§ YOUR TASK
Reply with one number: the count of lines in the records below that hold "Apex".

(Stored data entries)
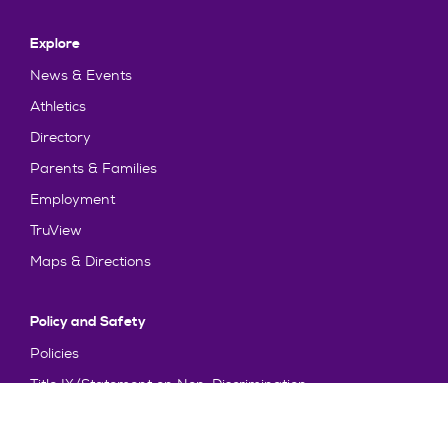
Explore
News & Events
Athletics
Directory
Parents & Families
Employment
TruView
Maps & Directions
Policy and Safety
Policies
Title IX/Statement on Non-Discrimination
Disclosures
Privacy Policy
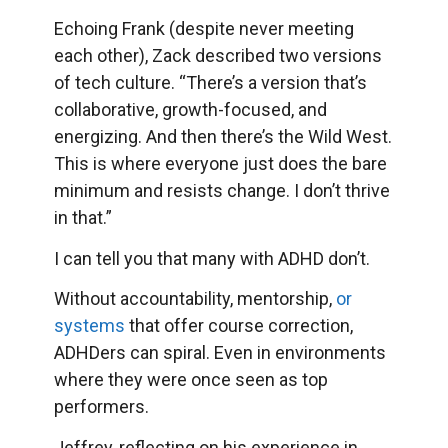
Echoing Frank (despite never meeting
each other), Zack described two versions
of tech culture. “There’s a version that’s
collaborative, growth-focused, and
energizing. And then there’s the Wild West.
This is where everyone just does the bare
minimum and resists change. I don’t thrive
in that.”
I can tell you that many with ADHD don’t.
Without accountability, mentorship,
or
systems
that offer course correction,
ADHDers can spiral. Even in environments
where they were once seen as top
performers.
Jeffrey, reflecting on his experience in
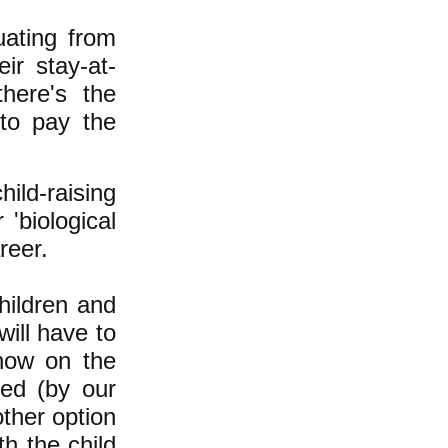
uating from
ir stay-at-
here's the
to pay the
ild-raising
 'biological
reer.
hildren and
ill have to
how on the
ded (by our
other option
h the child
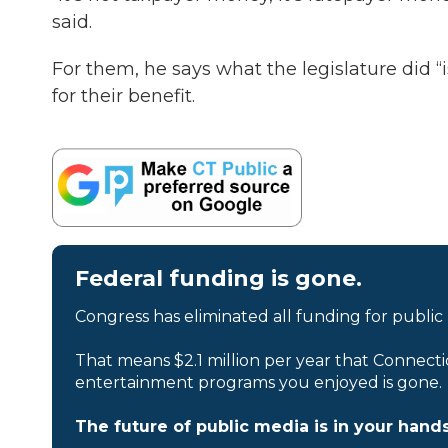
said.
For them, he says what the legislature did “
for their benefit.
Federal funding is gone.
Congress has eliminated all funding for public
That means $2.1 million per year that Connecti
entertainment programs you enjoyed is gone.
The future of public media is in your hands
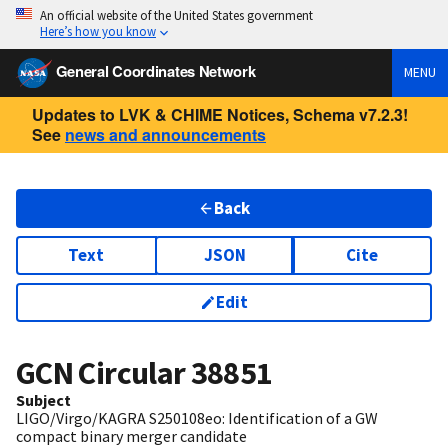
An official website of the United States government
Here’s how you know
General Coordinates Network
MENU
Updates to LVK & CHIME Notices, Schema v7.2.3!
See
news and announcements
Back
Text
JSON
Cite
Edit
GCN Circular
38851
Subject
LIGO/Virgo/KAGRA S250108eo: Identification of a GW
compact binary merger candidate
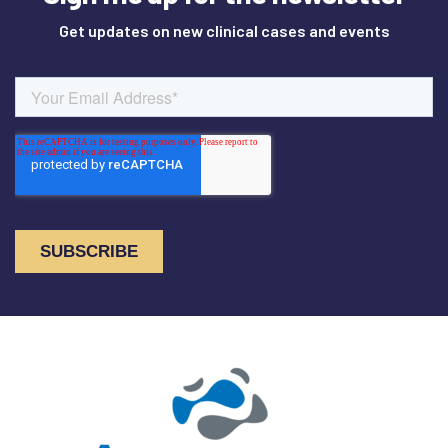
Get updates on new clinical cases and events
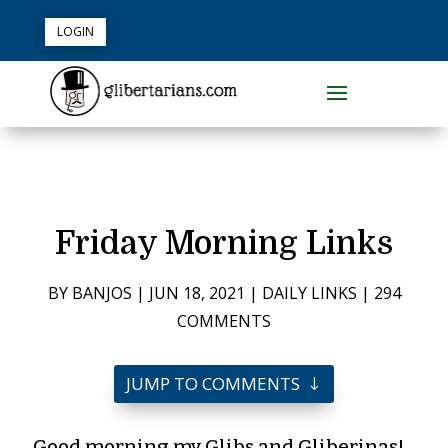
LOGIN
Friday Morning Links
BY
BANJOS
|
JUN 18, 2021
|
DAILY LINKS
|
294
COMMENTS
JUMP TO COMMENTS
Good morning my Glibs and Gliberinas!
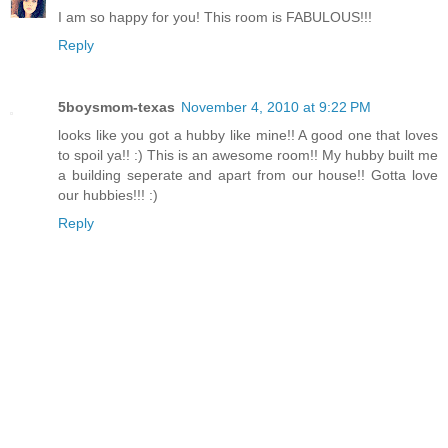
I am so happy for you! This room is FABULOUS!!!
Reply
5boysmom-texas
November 4, 2010 at 9:22 PM
looks like you got a hubby like mine!! A good one that loves
to spoil ya!! :) This is an awesome room!! My hubby built me
a building seperate and apart from our house!! Gotta love
our hubbies!!! :)
Reply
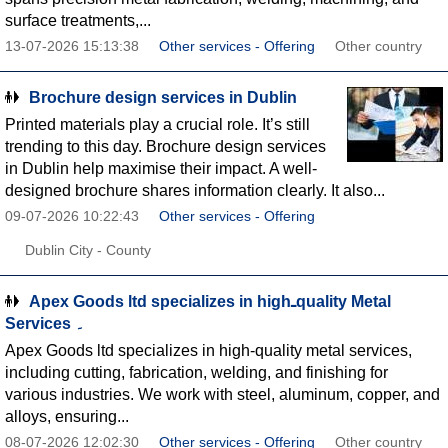
surface treatments,...
13-07-2026 15:13:38
Other services - Offering
Other country
Brochure design services in Dublin
Printed materials play a crucial role. It’s still
trending to this day. Brochure design services
in Dublin help maximise their impact. A well-
designed brochure shares information clearly. It also...
09-07-2026 10:22:43
Other services - Offering
Dublin City - County
Apex Goods ltd specializes in highـquality Metal
Services ۔
Apex Goods ltd specializes in high-quality metal services,
including cutting, fabrication, welding, and finishing for
various industries. We work with steel, aluminum, copper, and
alloys, ensuring...
08-07-2026 12:02:30
Other services - Offering
Other country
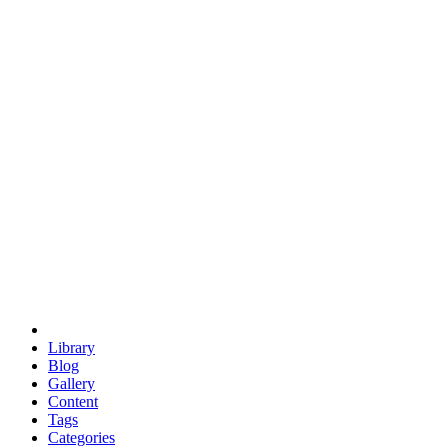
euclid
evil
hexagonal spacecraft
eris
software
hexagonal singularity
hexad
doodle
occupy
human destiny
agriculture
geodesic dome
earth
eden project
babylon
radix
yurt
Library
Blog
Gallery
Content
Tags
Categories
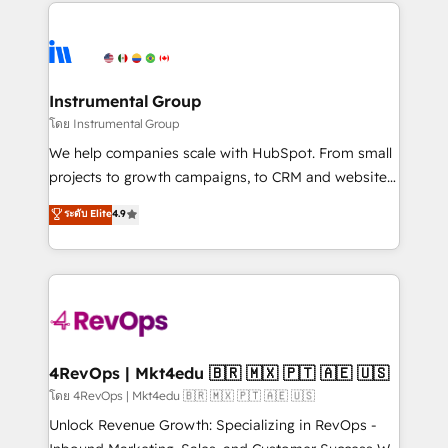
eminent solutions & integrations. Trust us to
HubSpot evangelists 🧡 Don't hire a marketing
streamline your HubSpot experience. 🚀HubSpot
agency for an Ops problem. Don't hire a technical
Elite Partners with 10+ years of HubSpot experience
agency for a growth problem. Hire a partner built to
🤝HubSpot Premier Integration partner 🤝Google
solve both.
Premier Partner 2023 🌟5 HubSpot Accreditations 🌟
Instrumental Group
Won HubSpot Theme Challenge 2021 🌟INBOUND’19
โดย Instrumental Group
HubSpot Rising Star Why us? Harnessing the full
We help companies scale with HubSpot. From small
potential of the powerful HubSpot CRM. ✔️A team of
projects to growth campaigns, to CRM and websites.
HubSpot experts backed by over 10+ years of
Hire an agency that's experienced in every inch of
ระดับ Elite
4.9
HubSpot experience ✔️Flexible pricing models —
HubSpot and willing to work hand-in-hand with your
Hourly-fee (assigned one Dedicated HubSpot
team to simplify the complex and build a better
Admin); Monthly-fee (HubSpot Admin + Project
experience for your team and customers.
Manager); and Fixed Project Cost (as per
requirement). ✔️Helped over 25,000+ customers so
far with our HubSpot solutions. ✔️Bespoke apps &
on-demand bundle services. Connect with us today!
4RevOps | Mkt4edu 🇧🇷 🇲🇽 🇵🇹 🇦🇪 🇺🇸
โดย 4RevOps | Mkt4edu 🇧🇷 🇲🇽 🇵🇹 🇦🇪 🇺🇸
Unlock Revenue Growth: Specializing in RevOps -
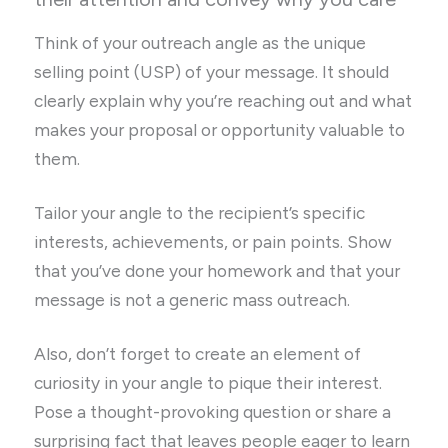
Think of your outreach angle as the unique
selling point (USP) of your message. It should
clearly explain why you’re reaching out and what
makes your proposal or opportunity valuable to
them.
Tailor your angle to the recipient’s specific
interests, achievements, or pain points. Show
that you’ve done your homework and that your
message is not a generic mass outreach.
Also, don’t forget to create an element of
curiosity in your angle to pique their interest.
Pose a thought-provoking question or share a
surprising fact that leaves people eager to learn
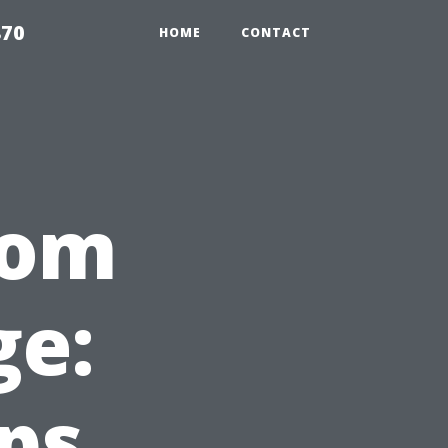
870
HOME
CONTACT
rom
e:
eps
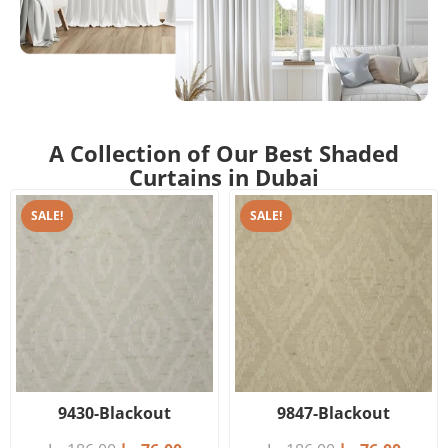
A Collection of Our Best Shaded
Curtains in Dubai
SALE!
SALE!
9430-Blackout
9847-Blackout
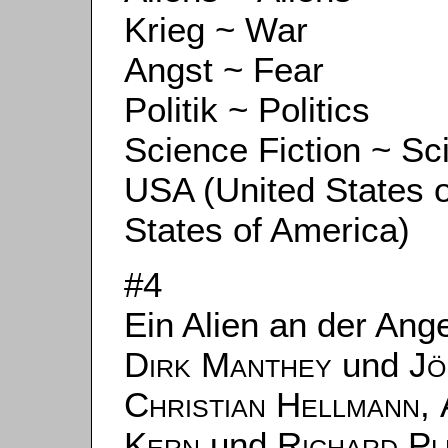
Krieg ~ War
Angst ~ Fear
Politik ~ Politics
Science Fiction ~ Sc
USA (United States 
States of America)
#4
Ein Alien an der Ang
Dirk Manthey
und
Jö
Christian Hellmann
,
Kern
und
Richard P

§ SOLUTION TO THE EXERCISE
2